**Exercise aim**
Start at the line with "- Add new doctor" in the records below, stop at the line with "- IP-based rate limiting", and return every line in that span exactly, the two end lines included.

**Saved data entries**

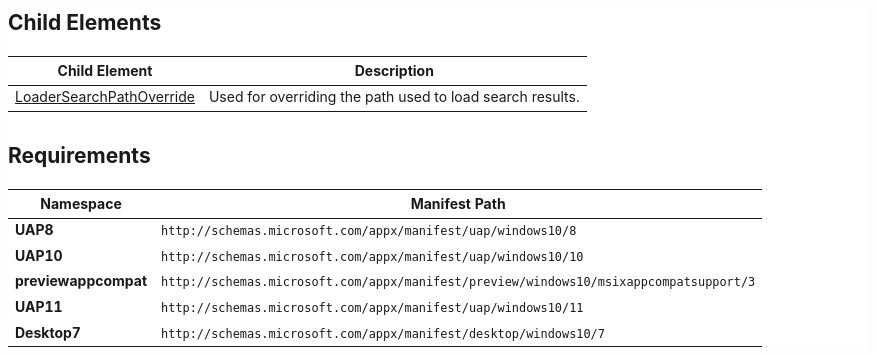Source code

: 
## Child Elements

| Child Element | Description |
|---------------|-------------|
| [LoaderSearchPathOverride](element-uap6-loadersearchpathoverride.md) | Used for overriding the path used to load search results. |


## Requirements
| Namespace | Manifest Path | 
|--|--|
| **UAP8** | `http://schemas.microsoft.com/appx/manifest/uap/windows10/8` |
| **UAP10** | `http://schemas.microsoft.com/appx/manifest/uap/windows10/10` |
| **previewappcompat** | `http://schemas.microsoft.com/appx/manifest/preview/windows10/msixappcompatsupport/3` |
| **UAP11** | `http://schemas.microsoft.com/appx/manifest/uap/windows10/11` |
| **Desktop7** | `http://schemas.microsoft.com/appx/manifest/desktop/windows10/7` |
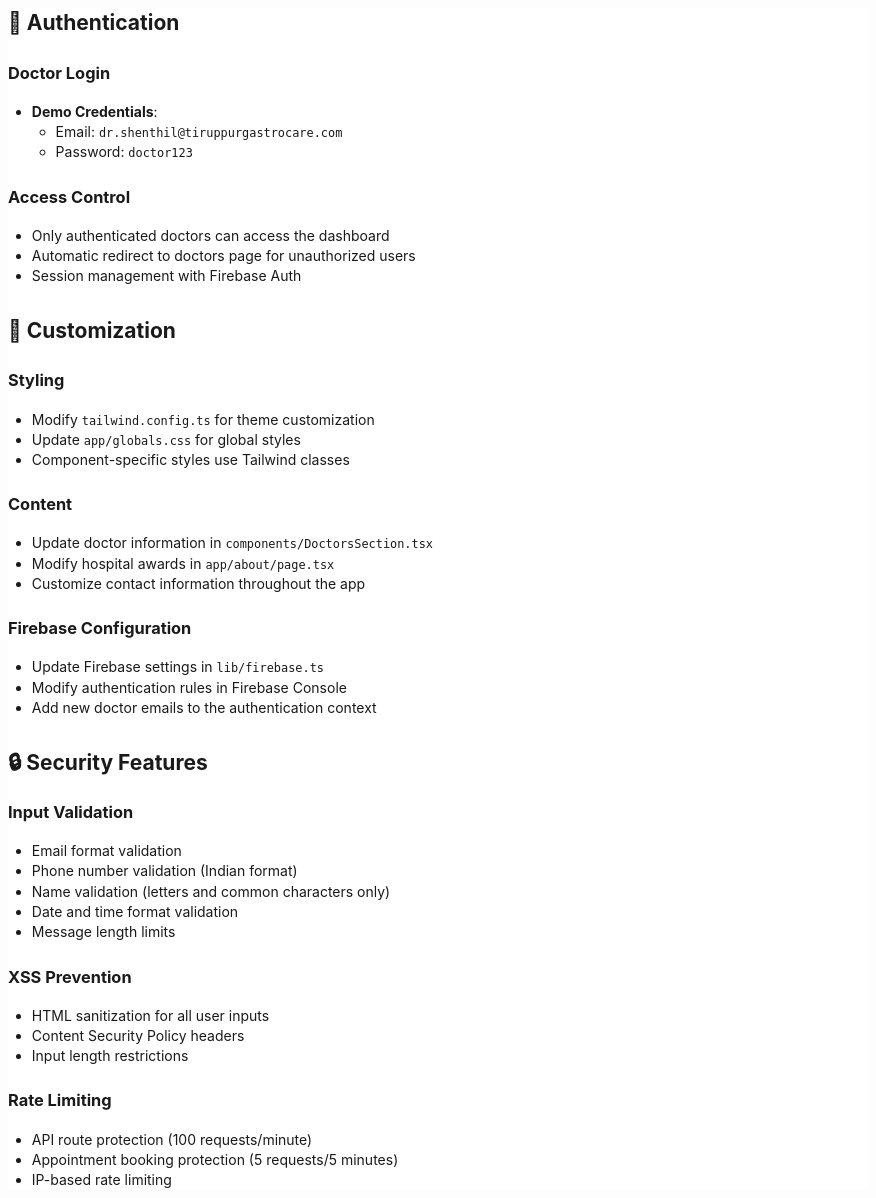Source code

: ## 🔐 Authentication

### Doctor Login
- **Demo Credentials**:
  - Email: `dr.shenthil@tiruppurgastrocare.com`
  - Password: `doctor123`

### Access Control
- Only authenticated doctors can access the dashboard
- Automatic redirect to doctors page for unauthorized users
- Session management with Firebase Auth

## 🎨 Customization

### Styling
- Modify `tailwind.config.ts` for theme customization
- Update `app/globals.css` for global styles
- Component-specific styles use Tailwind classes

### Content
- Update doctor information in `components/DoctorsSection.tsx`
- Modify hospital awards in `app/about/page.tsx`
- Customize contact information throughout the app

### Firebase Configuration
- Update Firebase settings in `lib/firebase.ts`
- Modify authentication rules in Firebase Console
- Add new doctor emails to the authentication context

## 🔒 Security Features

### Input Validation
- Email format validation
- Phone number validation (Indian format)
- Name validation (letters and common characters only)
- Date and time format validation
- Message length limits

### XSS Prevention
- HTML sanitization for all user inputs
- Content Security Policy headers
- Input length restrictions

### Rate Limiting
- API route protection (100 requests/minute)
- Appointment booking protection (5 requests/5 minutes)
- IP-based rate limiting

---

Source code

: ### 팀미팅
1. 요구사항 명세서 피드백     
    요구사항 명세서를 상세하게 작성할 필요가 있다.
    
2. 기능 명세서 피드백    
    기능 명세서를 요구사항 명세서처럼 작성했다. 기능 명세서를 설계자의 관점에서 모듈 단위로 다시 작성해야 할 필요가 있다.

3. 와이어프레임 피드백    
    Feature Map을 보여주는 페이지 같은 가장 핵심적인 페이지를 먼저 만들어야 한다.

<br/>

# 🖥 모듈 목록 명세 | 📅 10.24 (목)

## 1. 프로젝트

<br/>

**Written solution**
- Add new doctor emails to the authentication context

## 🔒 Security Features

### Input Validation
- Email format validation
- Phone number validation (Indian format)
- Name validation (letters and common characters only)
- Date and time format validation
- Message length limits

### XSS Prevention
- HTML sanitization for all user inputs
- Content Security Policy headers
- Input length restrictions

### Rate Limiting
- API route protection (100 requests/minute)
- Appointment booking protection (5 requests/5 minutes)
- IP-based rate limiting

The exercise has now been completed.